═══ INPUT DATA

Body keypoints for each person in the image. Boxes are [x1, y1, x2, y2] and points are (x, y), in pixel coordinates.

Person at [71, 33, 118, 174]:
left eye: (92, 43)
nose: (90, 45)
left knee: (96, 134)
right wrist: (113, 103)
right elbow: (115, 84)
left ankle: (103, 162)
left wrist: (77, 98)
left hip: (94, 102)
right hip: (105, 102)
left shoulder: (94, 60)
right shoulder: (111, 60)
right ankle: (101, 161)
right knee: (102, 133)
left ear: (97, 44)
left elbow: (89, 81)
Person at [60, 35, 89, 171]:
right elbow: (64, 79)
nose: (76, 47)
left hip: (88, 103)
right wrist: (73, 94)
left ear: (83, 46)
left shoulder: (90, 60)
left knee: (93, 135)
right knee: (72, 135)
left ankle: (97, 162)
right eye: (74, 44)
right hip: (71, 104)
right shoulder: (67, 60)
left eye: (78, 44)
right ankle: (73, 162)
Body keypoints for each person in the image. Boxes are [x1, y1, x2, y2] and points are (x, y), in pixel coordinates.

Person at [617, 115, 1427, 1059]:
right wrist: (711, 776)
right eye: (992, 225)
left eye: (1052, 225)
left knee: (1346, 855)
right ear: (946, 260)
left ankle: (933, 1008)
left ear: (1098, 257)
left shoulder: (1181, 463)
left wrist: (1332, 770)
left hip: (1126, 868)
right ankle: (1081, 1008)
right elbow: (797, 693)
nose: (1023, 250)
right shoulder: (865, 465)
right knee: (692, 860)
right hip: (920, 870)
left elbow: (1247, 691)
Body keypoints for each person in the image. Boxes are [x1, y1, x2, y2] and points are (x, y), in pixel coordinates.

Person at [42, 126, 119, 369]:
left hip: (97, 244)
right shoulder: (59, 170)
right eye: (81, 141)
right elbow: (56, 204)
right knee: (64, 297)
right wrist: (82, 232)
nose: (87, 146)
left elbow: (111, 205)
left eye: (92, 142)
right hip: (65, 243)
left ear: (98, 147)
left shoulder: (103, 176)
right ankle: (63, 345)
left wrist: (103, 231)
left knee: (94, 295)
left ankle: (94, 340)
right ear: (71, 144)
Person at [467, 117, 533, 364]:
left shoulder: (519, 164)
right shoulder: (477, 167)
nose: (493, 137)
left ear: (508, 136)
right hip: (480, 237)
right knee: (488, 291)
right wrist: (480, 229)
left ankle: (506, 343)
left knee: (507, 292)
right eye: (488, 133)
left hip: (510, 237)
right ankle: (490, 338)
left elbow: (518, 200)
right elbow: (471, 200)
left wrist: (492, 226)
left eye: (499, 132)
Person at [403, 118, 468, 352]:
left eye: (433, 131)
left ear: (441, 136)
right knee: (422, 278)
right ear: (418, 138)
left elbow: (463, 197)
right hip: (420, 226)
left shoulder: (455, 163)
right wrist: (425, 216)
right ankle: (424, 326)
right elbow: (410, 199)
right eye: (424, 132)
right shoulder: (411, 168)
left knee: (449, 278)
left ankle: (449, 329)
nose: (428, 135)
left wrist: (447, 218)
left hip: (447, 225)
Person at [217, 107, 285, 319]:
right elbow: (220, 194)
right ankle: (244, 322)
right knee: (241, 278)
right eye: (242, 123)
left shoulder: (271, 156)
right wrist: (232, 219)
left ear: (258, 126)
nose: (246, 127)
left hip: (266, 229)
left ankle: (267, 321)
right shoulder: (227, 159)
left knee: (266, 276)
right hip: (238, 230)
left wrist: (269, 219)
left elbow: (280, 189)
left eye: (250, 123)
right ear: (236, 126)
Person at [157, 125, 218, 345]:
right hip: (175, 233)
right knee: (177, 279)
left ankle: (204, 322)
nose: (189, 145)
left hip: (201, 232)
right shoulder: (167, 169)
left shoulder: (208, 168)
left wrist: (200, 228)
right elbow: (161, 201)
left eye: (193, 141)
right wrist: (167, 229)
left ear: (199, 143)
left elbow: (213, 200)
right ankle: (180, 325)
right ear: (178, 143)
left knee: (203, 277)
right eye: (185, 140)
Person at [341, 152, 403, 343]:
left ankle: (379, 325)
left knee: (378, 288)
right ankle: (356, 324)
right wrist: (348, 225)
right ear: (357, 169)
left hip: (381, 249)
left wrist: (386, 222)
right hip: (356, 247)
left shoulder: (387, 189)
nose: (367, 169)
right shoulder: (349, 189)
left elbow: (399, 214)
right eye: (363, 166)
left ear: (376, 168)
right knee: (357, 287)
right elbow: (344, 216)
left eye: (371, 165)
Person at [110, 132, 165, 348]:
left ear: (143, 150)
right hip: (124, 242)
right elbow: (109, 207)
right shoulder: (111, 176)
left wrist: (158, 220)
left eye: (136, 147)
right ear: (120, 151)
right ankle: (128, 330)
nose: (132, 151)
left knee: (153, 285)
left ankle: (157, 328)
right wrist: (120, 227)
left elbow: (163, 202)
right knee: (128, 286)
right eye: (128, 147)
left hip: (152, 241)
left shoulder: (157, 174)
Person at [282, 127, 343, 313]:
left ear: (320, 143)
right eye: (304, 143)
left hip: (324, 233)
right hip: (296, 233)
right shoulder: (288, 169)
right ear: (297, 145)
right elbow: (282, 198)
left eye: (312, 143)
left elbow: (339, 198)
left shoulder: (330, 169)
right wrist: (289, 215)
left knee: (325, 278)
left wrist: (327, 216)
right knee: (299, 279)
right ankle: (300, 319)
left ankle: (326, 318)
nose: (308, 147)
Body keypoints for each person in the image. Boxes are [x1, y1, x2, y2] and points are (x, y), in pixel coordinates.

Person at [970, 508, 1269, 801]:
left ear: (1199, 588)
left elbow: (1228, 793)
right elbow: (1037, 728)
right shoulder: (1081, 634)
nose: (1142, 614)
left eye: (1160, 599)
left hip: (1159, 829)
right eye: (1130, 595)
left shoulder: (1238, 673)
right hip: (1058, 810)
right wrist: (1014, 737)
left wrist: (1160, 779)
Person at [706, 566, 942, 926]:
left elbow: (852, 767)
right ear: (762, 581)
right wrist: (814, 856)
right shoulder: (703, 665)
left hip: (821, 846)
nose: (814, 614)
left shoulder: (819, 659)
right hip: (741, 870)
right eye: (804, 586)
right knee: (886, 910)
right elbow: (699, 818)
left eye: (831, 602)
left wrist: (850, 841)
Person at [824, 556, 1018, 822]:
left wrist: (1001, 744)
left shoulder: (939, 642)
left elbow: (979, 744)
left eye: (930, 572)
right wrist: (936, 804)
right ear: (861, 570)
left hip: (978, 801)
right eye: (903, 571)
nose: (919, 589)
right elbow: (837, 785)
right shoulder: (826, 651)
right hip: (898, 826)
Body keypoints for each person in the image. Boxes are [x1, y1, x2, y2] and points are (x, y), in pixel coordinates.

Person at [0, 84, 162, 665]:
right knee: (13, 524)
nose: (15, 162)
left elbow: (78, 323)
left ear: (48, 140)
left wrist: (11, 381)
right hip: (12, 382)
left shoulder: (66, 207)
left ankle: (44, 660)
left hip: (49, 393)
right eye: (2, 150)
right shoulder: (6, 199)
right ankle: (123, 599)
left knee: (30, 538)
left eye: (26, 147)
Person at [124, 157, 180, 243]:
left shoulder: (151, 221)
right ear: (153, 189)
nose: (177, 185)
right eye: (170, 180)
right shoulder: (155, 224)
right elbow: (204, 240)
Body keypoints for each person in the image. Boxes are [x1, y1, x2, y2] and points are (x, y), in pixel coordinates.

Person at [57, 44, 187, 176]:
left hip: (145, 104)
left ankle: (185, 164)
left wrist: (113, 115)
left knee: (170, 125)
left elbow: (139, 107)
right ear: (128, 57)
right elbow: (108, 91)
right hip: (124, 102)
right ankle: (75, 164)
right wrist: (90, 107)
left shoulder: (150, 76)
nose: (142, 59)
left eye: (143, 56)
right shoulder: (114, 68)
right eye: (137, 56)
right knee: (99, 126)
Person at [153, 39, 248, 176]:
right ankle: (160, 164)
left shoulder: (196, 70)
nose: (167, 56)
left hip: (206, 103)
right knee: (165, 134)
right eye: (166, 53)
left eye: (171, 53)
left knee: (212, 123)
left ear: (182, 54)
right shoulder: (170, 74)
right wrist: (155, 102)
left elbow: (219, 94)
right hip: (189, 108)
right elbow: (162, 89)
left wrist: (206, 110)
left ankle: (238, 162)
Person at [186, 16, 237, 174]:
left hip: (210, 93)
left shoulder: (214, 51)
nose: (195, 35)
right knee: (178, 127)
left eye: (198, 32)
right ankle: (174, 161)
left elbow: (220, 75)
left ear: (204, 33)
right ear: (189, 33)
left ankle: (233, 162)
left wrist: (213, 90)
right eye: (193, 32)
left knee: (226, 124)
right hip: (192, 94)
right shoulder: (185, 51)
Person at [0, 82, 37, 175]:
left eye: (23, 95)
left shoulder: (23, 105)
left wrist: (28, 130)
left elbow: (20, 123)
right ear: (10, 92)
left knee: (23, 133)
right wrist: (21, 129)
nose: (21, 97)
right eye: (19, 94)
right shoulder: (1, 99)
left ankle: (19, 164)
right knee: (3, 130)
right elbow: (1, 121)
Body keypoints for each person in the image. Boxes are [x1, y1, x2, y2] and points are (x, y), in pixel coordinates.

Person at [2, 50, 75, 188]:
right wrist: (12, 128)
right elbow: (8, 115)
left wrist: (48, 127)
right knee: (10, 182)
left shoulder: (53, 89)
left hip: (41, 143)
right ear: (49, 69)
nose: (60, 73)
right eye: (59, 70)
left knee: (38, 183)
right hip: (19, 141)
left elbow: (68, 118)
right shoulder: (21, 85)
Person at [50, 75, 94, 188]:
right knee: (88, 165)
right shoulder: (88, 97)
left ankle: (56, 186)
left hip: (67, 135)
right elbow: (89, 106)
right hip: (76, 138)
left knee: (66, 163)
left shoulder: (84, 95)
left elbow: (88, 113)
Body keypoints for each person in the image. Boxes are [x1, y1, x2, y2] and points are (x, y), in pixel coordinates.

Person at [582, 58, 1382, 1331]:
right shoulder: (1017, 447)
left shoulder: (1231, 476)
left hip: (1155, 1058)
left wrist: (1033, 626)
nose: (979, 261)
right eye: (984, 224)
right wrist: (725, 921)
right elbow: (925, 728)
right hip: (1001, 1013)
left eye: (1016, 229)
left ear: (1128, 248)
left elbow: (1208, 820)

══════

### EXERCISE
All lines above from the one holding "right elbow: (797, 693)" to the one holding "nose: (87, 146)", inclusive, are to be copied exactly; no other line is wanted.

### SOLUTION FOR THIS EXERCISE
right elbow: (797, 693)
nose: (1023, 250)
right shoulder: (865, 465)
right knee: (692, 860)
right hip: (920, 870)
left elbow: (1247, 691)
Body keypoints for each person in the image. Boxes are [x1, y1, x2, y2] and points are (x, y), in pixel coordinates.

Person at [42, 126, 119, 369]:
left hip: (97, 244)
right shoulder: (59, 170)
right eye: (81, 141)
right elbow: (56, 204)
right knee: (64, 297)
right wrist: (82, 232)
nose: (87, 146)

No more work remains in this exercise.